Thou hast thy music too

The Thames at Iffley Lock

Yesterday I walked along the Thames towards Iffley Lock. The golden autumn light lit the trees and church tower and rowers gently slid past as I trundled along. I felt a world away from my life of a few months ago and then I suddenly realised that I live as close to the Thames now as I did in London. So, I haven’t moved away I have merely moved upriver!

Autumn always feels like a good time of year for being busy. Winter is still curled up, waiting to unfurl and swathe its darkness over the land. So, there is time to quickly busy ourselves and get things done before the long months of waiting for spring. As I write this, I can see a squirrel dashing about in our garden, no doubt planning where to hide his food before hibernation starts. In the last of the sun people come out and bask as they stroll along – the river yesterday was a hive of activity as families were making the most of the weakening rays. I stopped for a drink in the Isis Farmhouse and sat in their orchard watching the people around me. Families chattered, students were alight with finding out all the summer activities of their peers and apples plopped from the over-laden boughs. Autumn is full of smells and sounds – it has its music too.
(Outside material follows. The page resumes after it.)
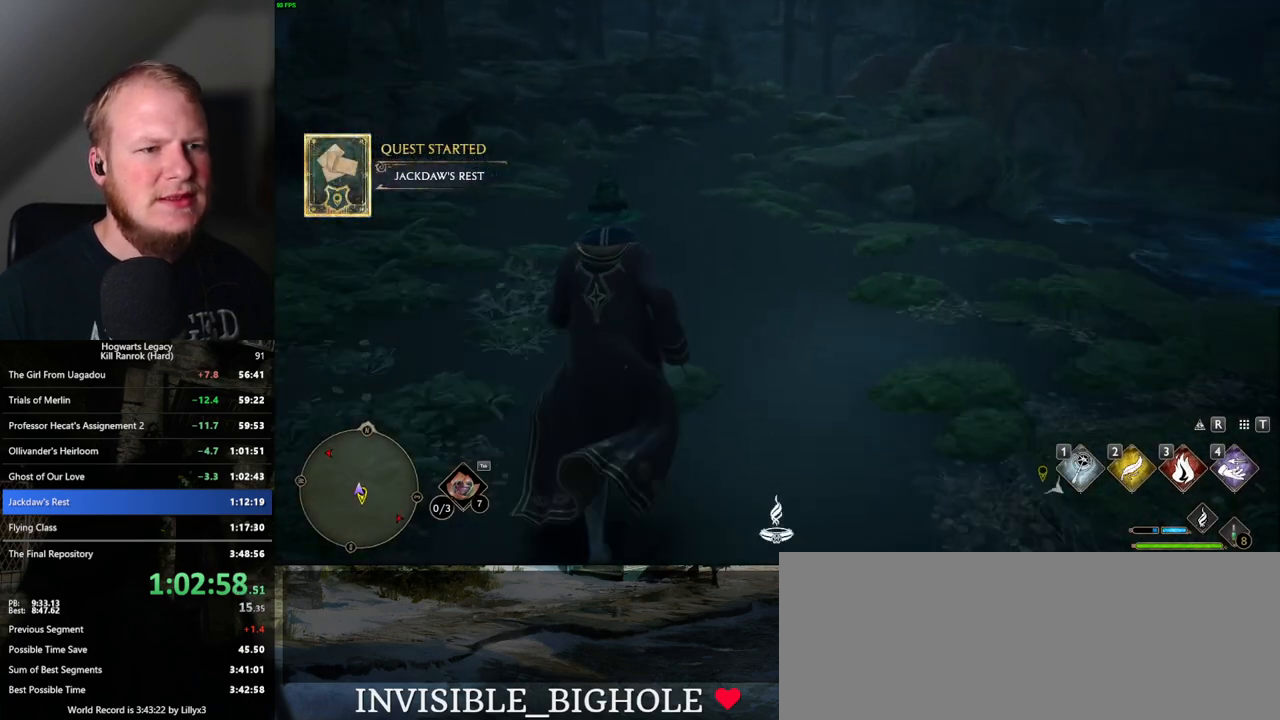
{"keys": ["w"], "mouse": [], "events": [[17, "space", "up"], [117, "space", "down"], [183, "space", "up"], [283, "space", "down"], [333, "space", "up"], [433, "space", "down"], [500, "space", "up"]]}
The day brought the following poem by Keats into my mind. I love autumn and I also love Keats so the two combined is a perfect marriage.

To Autumn

John Keats (1820)

Season of mists and mellow fruitfulness,
Close bosom-friend of the maturing sun;
Conspiring with him how to load and bless
With fruit the vines that round the thatch-eves run;
To bend with apples the moss’d cottage-trees,
And fill all fruit with ripeness to the core;
To swell the gourd, and plump the hazel shells
With a sweet kernel; to set budding more,
And still more, later flowers for the bees,
Until they think warm days will never cease,
For Summer has o’er-brimm’d their clammy cells.

Who hath not seen thee oft amid thy store?
Sometimes whoever seeks abroad may find
Thee sitting careless on a granary floor,
Thy hair soft-lifted by the winnowing wind;
Or on a half-reap’d furrow sound asleep,
Drows’d with the fume of poppies, while thy hook
Spares the next swath and all its twined flowers:
And sometimes like a gleaner thou dost keep
Steady thy laden head across a brook;
Or by a cyder-press, with patient look,
Thou watchest the last oozings hours by hours.
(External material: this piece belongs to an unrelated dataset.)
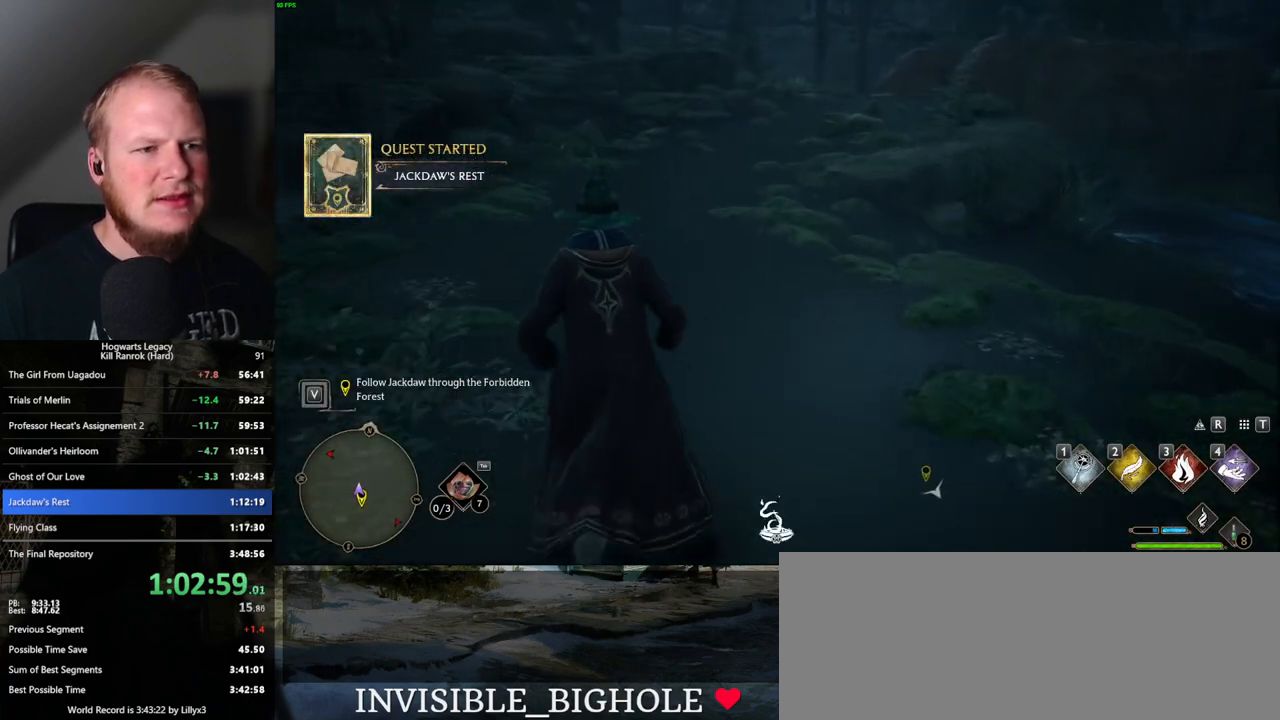
{"keys": ["space", "w"], "mouse": [], "events": [[83, "space", "down"], [167, "space", "up"], [250, "space", "down"], [283, "space", "up"], [350, "space", "down"], [417, "space", "up"], [483, "space", "down"]]}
Where are the songs of Spring? Ay, where are they?
Think not of them, thou hast thy music too,—
While barred clouds bloom the soft-dying day,
And touch the stubble-plains with rosy hue;
Then in a wailful choir the small gnats mourn
Among the river sallows, borne aloft
Or sinking as the light wind lives or dies;
And full-grown lambs loud bleat from hilly bourn;
Hedge-crickets sing; and now with treble soft
The red-breast whistles from a garden-croft;
And gathering swallows twitter in the skies.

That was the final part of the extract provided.